SYRACUSE, N.Y. (NCC News) — A crowd gathers around a table, awaiting the next move from the competitor. He shuffles his cards, contemplating the possible outcomes of the play. Finally, with confidence, he lays down the cards of choice, illustrating his every move. Turning three cards sideways, he says the last words of the tournament:
“I’ll swing at you with Ulamog for 11 damage.”
Applause and handshakes are shared, and the cash prize goes to this week’s Magic: The Gathering champion.
Magic and many other popular tabletop games, like Warhammer 40,000, Pathfinder and Pokémon, have hit a surge of popularity over the last few years. Tabletop games include any game that can be played on a flat surface, often with boards, cards, figurines, dice and other accessories. Card games like Magic, board games like Settlers of Catan and role-playing games like Dungeons and Dragons (D&D) all fall into this broad stroke of the brush.
When Magic and D&D started in the 1980’s and 90’s, they started out as niche hobbies with an underground following. Board games with longer lifespans like Risk and Monopoly have been in the public eye for over a century, but the new-age and complex systems of D&D and similar games were not nearly as appealing to the general population. Additionally, many religious communities saw the game and its content as demonic and Satanic, boycotting and speaking out against the activity.

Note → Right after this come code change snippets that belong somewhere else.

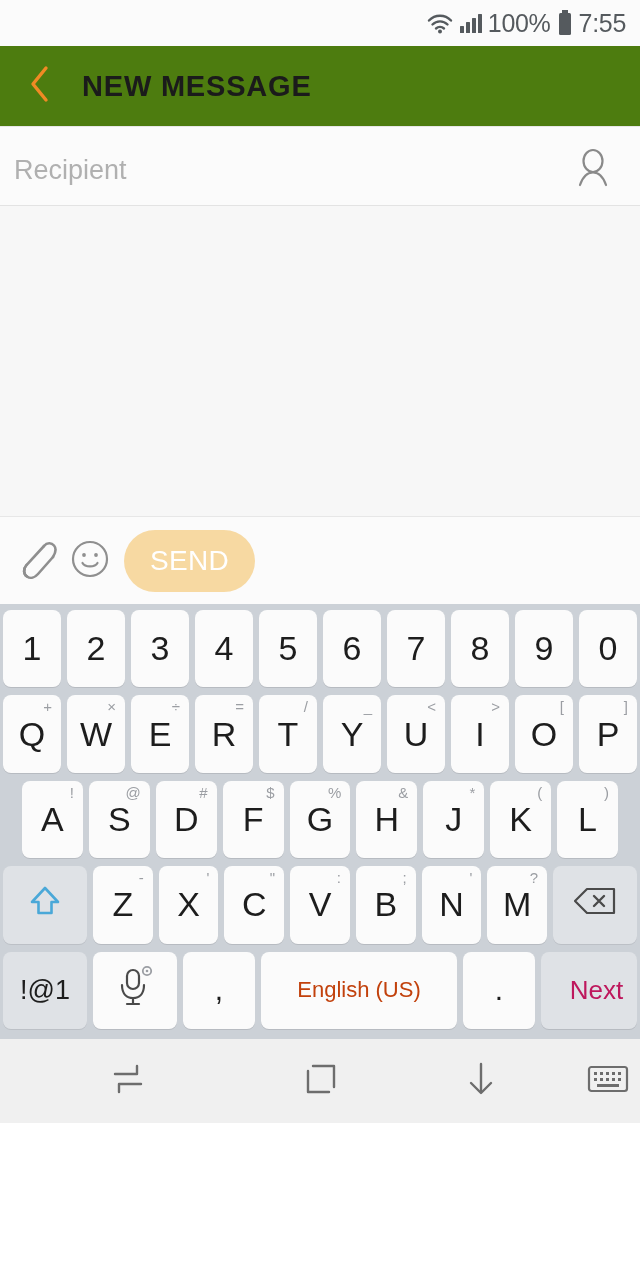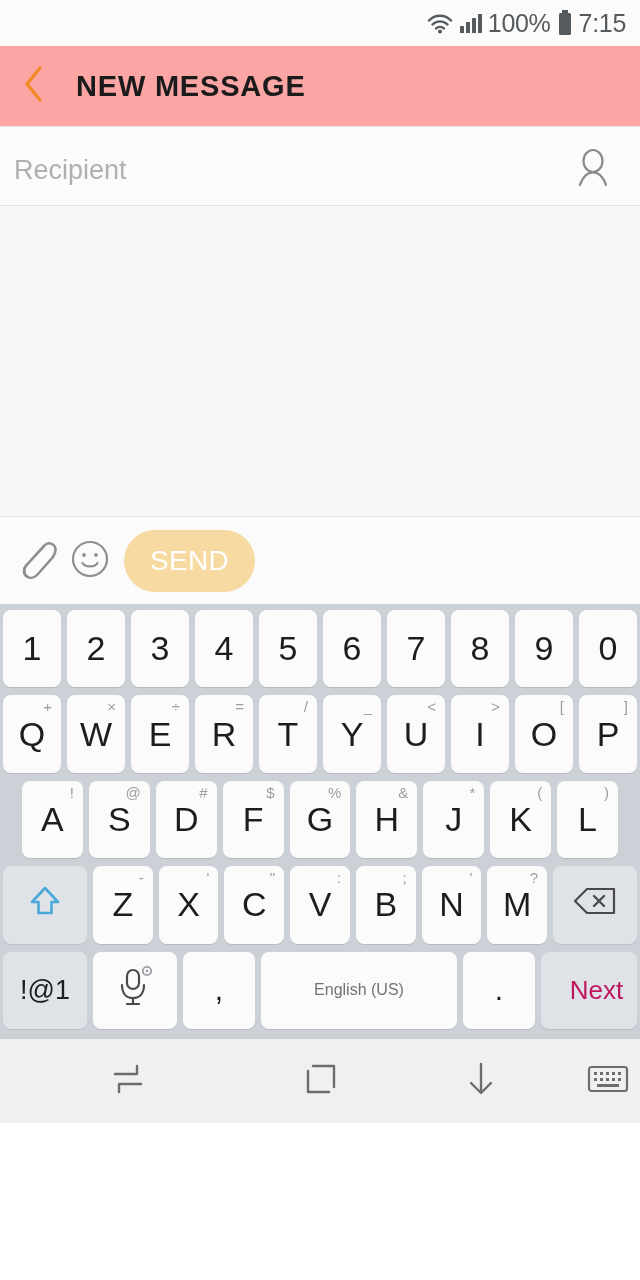--- a/index.html
+++ b/index.html
@@ -217,7 +217,7 @@
         <rect x="2" y="3" width="12" height="22" rx="1.5" fill="#555a5e"></rect>
       </svg>
     </span>
-    <span class="sb-text">7:15</span>
+    <span class="sb-text">7:55</span>
   </div>
 
   <div class="titlebar">

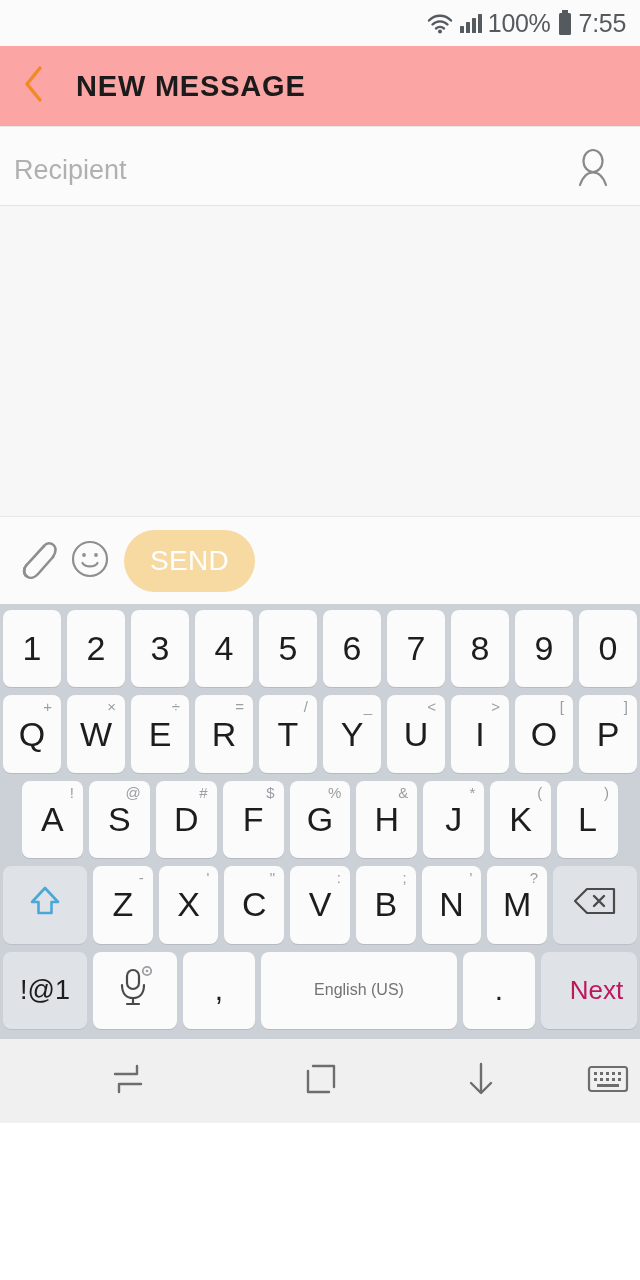--- a/index.html
+++ b/index.html
@@ -39,9 +39,9 @@
   
   .titlebar {
     height: 80px; flex: 0 0 80px;
-    background: #fca5a5;
+    background: #4d7c0f;
     display: flex; align-items: center;
-    padding-left: 14px;
+    padding-left: 20px;
   }
   .back-chevron {
     width: 40px; height: 44px;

However, in recent years the popularity of tabletop games has skyrocketed, mostly due to role-playing games breaking into the public eye. Companies like Critical Role and Dimension 20 from College Humor have popularized live-streaming Dungeons and Dragons campaigns for a dedicated audience, and the recent release of the “Dungeons and Dragons: Honor Among Thieves” movie was received with widespread praise and acclaim for the depiction of the hobby on the silver screen.
“It’s definitely come around,” said Brian Horton, game manager at the Art Store in Syracuse. “It used to be that you didn’t talk to your friends about all of this, and you kind of kept it quiet what you did. And now, the culture has allowed for everyone to expand and grow.”

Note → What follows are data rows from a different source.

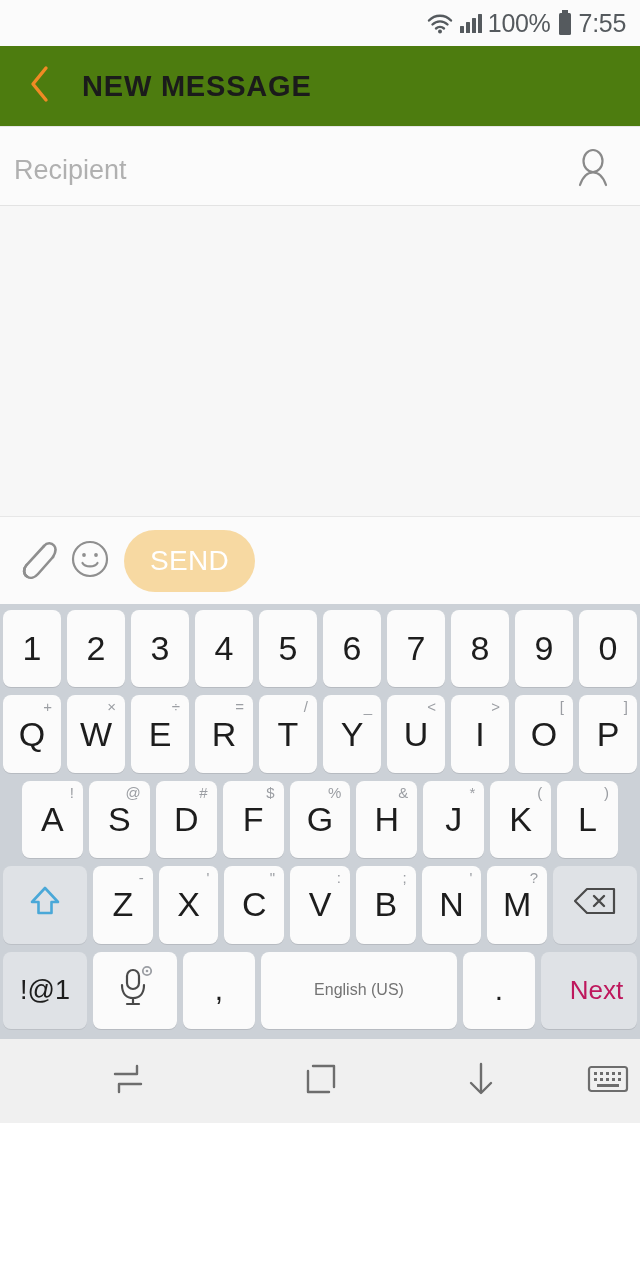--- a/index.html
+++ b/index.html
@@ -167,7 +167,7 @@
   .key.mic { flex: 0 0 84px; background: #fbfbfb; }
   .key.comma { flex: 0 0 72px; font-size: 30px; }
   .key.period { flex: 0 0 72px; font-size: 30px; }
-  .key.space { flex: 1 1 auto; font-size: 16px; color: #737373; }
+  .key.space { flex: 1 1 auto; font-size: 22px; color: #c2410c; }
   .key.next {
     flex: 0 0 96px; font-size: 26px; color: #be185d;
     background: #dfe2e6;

Tabletop game interest and sales spiked over the COVID-19 pandemic, since so many people were stuck inside and needed something to do. Board game and card game sales surged, as more and more people started collecting and playing these games both in person and online with friends across the world. According to The Washington Post, board game sales in December of 2022 were up 22 percent since 2019 , and the market is now valued at around $15 billion.
“Everyone was stuck at home, what were you going to do? Play board games, play card games, collect, stuff like that,” said Spidr, manager of Unplugged Gaming in Manlius.
What used to be a niche hobby has now transformed into a much larger community, with game stores across Central New York selling these games and opening their doors to old and new players to play together in a shared space. These game stores also hold weekly events and tournaments for cash prizes, some up to four figures in total prize pools.
“There’s no actual event going on today, this is just people coming in on a Saturday to play their favorites,” Spidr said gesturing at a packed store. “We offer a place where you can come with your friends where everything is already set up, you don’t have to clean, and you can just come and play.”
However, the most notable reason for playing these games is not always the games themselves. The community is extremely welcoming and accommodating of everyone, offering a good time with a group of people with shared interests. People use these games as a way to get away from the world, escaping to a world that isn’t their own for a few hours.
“Ever since I started playing, this whole community has been really nice,” said Tania Fontana of Liverpool. “Everyone’s smiling, everyone’s having fun, and doing this gives me something to do, and get out of the house.”
The community in particular has been the most impactful part on these player’s lives, sometimes bringing people out of the toughest parts in life and giving them a community of friends to look forward to playing with. Justin Howard, a regular D&D player and Dungeon Master, knows first hand how tabletop games can save lives.
“I did end up going down a somewhat dark path, and I had a group of friends that offered me to live with them, and we played D&D on an almost daily basis,” he said. “It really helped me kind of become human again.”
Tabletop games have transformed from a closeted group that met on Saturday nights in secret to a welcoming community of millions, where anyone young or old can join to take part in their game of choice. These games can be more than a fun activity, they can also be a safe haven and source for some of the greatest memories one can have.
Take a chance and roll the dice on tabletop games, and you might be surprised what amounts of fun you may have in more ways than one.